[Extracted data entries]
-=-=-
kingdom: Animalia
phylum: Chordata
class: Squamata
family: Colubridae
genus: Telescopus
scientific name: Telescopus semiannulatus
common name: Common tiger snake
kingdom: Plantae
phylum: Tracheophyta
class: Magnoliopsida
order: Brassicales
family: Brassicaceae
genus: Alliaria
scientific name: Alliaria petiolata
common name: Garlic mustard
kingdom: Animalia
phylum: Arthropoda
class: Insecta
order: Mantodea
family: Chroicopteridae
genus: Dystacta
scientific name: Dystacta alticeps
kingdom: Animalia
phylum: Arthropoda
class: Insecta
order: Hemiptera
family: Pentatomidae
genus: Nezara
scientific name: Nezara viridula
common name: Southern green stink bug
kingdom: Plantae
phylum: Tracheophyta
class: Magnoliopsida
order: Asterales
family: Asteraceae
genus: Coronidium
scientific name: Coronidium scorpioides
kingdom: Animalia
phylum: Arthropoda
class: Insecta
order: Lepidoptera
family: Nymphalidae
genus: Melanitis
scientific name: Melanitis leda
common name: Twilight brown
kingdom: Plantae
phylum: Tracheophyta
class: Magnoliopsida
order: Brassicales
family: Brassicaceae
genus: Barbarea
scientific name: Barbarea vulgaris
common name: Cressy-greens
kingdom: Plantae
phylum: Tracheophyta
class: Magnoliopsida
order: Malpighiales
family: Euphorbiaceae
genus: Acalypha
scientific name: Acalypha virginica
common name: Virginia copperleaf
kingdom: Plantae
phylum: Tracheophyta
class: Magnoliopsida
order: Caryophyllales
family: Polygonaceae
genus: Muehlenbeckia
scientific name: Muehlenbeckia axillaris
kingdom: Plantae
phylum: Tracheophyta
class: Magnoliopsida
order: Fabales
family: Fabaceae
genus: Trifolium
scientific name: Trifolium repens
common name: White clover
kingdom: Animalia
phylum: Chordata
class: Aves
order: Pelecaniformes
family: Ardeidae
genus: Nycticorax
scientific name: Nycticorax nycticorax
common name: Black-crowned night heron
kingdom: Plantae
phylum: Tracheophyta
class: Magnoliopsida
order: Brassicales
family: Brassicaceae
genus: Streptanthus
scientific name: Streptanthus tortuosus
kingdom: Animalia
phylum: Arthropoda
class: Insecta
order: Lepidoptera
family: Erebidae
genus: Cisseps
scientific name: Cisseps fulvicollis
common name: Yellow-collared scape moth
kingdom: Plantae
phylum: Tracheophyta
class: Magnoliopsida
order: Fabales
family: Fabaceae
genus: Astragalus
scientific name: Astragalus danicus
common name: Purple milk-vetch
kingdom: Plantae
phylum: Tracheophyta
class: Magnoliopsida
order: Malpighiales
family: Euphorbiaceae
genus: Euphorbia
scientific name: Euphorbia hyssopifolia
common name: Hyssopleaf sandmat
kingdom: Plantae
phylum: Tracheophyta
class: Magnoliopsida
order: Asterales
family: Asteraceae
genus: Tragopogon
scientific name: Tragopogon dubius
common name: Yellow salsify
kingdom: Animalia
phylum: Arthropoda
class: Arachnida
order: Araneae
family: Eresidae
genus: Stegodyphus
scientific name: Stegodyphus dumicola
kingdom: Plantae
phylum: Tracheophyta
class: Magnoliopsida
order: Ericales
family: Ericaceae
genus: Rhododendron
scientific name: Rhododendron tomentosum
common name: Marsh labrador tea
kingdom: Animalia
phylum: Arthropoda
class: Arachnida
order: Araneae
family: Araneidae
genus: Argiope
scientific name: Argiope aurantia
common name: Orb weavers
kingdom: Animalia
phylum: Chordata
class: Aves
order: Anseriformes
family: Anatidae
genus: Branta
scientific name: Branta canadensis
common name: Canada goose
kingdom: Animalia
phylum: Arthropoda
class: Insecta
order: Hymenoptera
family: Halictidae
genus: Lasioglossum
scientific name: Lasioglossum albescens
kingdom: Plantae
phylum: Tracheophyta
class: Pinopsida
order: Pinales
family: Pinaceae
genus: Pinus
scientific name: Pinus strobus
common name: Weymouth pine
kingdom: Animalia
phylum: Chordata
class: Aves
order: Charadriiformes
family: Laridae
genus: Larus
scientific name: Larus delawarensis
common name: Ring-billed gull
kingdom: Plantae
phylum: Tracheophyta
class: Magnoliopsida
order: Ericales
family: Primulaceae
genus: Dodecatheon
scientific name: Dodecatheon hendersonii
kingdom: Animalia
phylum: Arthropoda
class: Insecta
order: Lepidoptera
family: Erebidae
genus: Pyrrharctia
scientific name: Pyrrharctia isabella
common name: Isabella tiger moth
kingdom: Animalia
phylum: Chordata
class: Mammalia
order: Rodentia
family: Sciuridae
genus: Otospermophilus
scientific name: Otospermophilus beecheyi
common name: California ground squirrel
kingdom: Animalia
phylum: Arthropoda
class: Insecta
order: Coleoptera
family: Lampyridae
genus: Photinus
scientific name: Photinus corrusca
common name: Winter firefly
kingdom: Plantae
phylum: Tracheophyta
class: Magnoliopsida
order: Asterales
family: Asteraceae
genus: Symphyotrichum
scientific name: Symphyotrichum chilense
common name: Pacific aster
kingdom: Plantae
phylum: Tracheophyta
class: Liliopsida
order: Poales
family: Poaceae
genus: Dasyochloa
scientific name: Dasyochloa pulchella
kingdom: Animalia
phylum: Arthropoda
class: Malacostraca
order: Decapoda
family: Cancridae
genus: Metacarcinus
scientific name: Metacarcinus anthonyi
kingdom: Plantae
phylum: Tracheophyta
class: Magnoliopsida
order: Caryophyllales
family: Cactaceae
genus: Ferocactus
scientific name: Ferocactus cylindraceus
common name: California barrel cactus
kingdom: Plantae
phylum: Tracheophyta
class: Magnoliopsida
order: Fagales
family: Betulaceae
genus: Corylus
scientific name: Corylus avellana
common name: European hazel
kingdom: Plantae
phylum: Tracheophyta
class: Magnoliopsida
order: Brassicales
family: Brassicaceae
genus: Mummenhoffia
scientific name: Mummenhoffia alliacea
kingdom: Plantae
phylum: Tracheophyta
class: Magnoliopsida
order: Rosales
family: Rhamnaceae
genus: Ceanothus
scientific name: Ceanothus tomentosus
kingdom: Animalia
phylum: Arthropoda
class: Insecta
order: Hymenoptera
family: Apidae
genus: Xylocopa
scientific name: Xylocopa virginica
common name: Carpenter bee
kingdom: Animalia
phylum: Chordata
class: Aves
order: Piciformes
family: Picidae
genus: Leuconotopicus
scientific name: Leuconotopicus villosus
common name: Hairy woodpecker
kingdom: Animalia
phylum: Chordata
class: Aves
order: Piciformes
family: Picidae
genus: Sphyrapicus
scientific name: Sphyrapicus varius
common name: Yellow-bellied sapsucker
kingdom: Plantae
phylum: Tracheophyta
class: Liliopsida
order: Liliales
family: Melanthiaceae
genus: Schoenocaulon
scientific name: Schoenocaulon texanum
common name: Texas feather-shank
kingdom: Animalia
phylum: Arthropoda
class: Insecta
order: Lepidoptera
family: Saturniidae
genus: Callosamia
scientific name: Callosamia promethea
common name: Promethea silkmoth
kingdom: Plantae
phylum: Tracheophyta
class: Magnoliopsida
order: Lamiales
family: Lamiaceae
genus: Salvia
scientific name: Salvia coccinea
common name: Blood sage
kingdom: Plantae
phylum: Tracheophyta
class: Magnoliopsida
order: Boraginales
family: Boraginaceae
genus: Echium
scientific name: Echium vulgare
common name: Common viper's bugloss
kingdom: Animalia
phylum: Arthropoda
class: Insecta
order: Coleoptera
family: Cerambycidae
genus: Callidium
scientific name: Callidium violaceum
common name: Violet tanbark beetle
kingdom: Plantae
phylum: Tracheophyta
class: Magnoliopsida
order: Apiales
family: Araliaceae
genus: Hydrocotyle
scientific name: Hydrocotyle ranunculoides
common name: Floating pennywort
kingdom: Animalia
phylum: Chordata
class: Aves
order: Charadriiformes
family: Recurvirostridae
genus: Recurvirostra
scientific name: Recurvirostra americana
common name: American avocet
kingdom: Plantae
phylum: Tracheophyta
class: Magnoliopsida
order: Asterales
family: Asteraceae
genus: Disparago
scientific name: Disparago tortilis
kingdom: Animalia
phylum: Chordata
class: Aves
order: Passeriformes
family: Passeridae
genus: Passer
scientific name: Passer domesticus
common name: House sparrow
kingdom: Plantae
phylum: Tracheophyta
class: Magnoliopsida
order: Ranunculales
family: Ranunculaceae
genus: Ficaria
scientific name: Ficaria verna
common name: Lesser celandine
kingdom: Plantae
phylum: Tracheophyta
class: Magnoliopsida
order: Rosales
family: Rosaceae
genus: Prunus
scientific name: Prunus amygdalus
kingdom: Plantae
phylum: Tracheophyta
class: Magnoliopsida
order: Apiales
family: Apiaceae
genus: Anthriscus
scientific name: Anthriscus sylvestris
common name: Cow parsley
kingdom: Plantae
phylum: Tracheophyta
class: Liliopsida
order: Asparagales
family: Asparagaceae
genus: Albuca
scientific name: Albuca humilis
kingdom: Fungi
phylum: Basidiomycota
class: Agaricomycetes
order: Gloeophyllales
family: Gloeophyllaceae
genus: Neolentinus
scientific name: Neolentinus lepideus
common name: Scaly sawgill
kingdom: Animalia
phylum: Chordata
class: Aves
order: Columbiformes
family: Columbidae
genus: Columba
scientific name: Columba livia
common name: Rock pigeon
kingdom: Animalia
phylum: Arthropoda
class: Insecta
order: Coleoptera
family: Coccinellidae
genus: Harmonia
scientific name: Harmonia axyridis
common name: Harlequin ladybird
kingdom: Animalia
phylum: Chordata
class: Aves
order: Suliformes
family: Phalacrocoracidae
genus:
-=-=-
Return, unchanged, every line of the data from the one containing "family: Asparagaceae" through the last line, inclusive.

family: Asparagaceae
genus: Albuca
scientific name: Albuca humilis
kingdom: Fungi
phylum: Basidiomycota
class: Agaricomycetes
order: Gloeophyllales
family: Gloeophyllaceae
genus: Neolentinus
scientific name: Neolentinus lepideus
common name: Scaly sawgill
kingdom: Animalia
phylum: Chordata
class: Aves
order: Columbiformes
family: Columbidae
genus: Columba
scientific name: Columba livia
common name: Rock pigeon
kingdom: Animalia
phylum: Arthropoda
class: Insecta
order: Coleoptera
family: Coccinellidae
genus: Harmonia
scientific name: Harmonia axyridis
common name: Harlequin ladybird
kingdom: Animalia
phylum: Chordata
class: Aves
order: Suliformes
family: Phalacrocoracidae
genus:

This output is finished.